La population permanente de Shanghai, comprenant des résidents locaux ayant leurs registres d'état civil de cette localité et d'autres habitant dans cette ville pendant plus de six mois, s'est élevée à 18,58 millions d'habitants à la fin de l'année dernière, environ 400 000 de plus qu'en 2006, selon des chiffres fournis par la Commission de la Population et du Planning familial de Shanghai.
La ville a enregistré 166 600 nouveau-nés en 2007 : 100 800, nés chez des résidents locaux, (soit un taux de natalité de 0,9%) et les 65 800 autres chez des résidents habitant pendant plus de six mois dans cette ville.
Le taux de croissance naturelle de la population permanente dans cette ville était de 0,3% l'année dernière, contre 0,158 % en 2006.
« Nous avons espéré que la ville mettrait fin à son taux de croissance négative en 2010, mais l'actuel baby-boom a marqué la fin de son taux de croissance négative », a dit Sun Changmin, directeur adjoint de la Commission de la Population et du Planning familial.

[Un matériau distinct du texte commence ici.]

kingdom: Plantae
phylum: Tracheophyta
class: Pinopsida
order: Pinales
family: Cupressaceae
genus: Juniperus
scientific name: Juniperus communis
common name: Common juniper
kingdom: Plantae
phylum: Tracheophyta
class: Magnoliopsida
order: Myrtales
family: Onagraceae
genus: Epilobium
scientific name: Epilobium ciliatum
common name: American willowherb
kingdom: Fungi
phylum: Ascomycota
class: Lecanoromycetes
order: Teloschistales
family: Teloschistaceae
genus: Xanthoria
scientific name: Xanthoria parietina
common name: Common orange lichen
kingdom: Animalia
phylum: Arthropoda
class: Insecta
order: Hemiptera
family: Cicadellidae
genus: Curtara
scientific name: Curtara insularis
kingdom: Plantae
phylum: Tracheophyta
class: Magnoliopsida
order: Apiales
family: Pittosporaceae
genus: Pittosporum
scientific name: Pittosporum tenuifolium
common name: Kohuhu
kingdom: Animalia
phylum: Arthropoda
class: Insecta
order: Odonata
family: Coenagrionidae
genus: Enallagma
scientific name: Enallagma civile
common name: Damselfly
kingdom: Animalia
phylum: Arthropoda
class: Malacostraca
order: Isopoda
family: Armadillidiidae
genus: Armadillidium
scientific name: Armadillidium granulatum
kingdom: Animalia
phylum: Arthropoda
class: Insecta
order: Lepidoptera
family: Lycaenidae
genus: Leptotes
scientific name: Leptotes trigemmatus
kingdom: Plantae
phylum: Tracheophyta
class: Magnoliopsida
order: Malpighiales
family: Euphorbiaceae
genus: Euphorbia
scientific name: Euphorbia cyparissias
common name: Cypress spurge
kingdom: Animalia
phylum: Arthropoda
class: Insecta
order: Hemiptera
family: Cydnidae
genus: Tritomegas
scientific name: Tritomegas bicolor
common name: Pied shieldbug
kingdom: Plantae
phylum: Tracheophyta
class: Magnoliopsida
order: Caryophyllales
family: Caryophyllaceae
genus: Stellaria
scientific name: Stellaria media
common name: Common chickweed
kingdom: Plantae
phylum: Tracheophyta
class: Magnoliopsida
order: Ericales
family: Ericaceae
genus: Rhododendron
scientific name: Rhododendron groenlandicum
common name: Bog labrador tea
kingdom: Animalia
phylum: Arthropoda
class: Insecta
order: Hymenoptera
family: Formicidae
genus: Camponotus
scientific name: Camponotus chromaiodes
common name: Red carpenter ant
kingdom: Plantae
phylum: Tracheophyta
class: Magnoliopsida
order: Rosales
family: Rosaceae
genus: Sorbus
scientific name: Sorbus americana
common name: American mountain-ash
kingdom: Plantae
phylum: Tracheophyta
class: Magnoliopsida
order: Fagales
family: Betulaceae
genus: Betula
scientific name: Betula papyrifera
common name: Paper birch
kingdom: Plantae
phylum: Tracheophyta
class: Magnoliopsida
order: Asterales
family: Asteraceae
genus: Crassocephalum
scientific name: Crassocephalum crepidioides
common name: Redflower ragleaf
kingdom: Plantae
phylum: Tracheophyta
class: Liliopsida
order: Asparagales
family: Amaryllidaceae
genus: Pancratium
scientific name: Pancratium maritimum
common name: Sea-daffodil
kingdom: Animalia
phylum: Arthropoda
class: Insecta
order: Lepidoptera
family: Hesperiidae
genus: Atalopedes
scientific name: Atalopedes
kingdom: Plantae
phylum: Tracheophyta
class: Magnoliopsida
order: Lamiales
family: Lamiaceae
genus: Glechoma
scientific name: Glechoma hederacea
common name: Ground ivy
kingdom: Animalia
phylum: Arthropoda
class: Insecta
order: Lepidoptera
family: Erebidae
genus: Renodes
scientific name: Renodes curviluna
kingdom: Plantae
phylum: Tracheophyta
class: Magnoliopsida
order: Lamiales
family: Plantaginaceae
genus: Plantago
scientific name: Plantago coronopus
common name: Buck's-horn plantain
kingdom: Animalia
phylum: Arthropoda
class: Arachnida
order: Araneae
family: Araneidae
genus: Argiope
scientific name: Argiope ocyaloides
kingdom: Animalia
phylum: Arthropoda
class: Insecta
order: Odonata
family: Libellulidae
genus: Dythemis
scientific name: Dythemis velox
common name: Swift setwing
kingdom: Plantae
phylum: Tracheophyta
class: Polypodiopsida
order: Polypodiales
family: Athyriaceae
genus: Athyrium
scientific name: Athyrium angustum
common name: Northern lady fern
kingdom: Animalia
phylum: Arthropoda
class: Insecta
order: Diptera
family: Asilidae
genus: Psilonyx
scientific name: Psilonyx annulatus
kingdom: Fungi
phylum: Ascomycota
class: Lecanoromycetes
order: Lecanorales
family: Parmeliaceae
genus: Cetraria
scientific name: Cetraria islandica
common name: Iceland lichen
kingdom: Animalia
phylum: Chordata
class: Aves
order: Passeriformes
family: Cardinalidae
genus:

Le baby-boom, qui avait commencé en 2006 et pourrait durer jusqu'à la fin de 2015, a entraîné l'augmentation des besoins de maternités et de services prénatals, ainsi que des problèmes de la future éducation. Les hôpitaux de maternité de la localité ont du restreindre des consultations externes et réduire le séjour des femmes après leur accouchement.
La Commission de l'Education de Shanghai a dit que la ville manquerait de 500 jardinières d'enfants dans les trois ou quatre prochaines années.
Avec la naissance de ces nouveau-nés, la ville fait face à un déséquilibre du ratio des sexes parmi les nouveau-nés. Le rapport entre les deux sexes parmi les nouveau-nés chez des résidents permanents était de 115 garçons pour 100 filles, tandis que le rapport acceptable était de 103, voire 107 garçons pour 100 filles.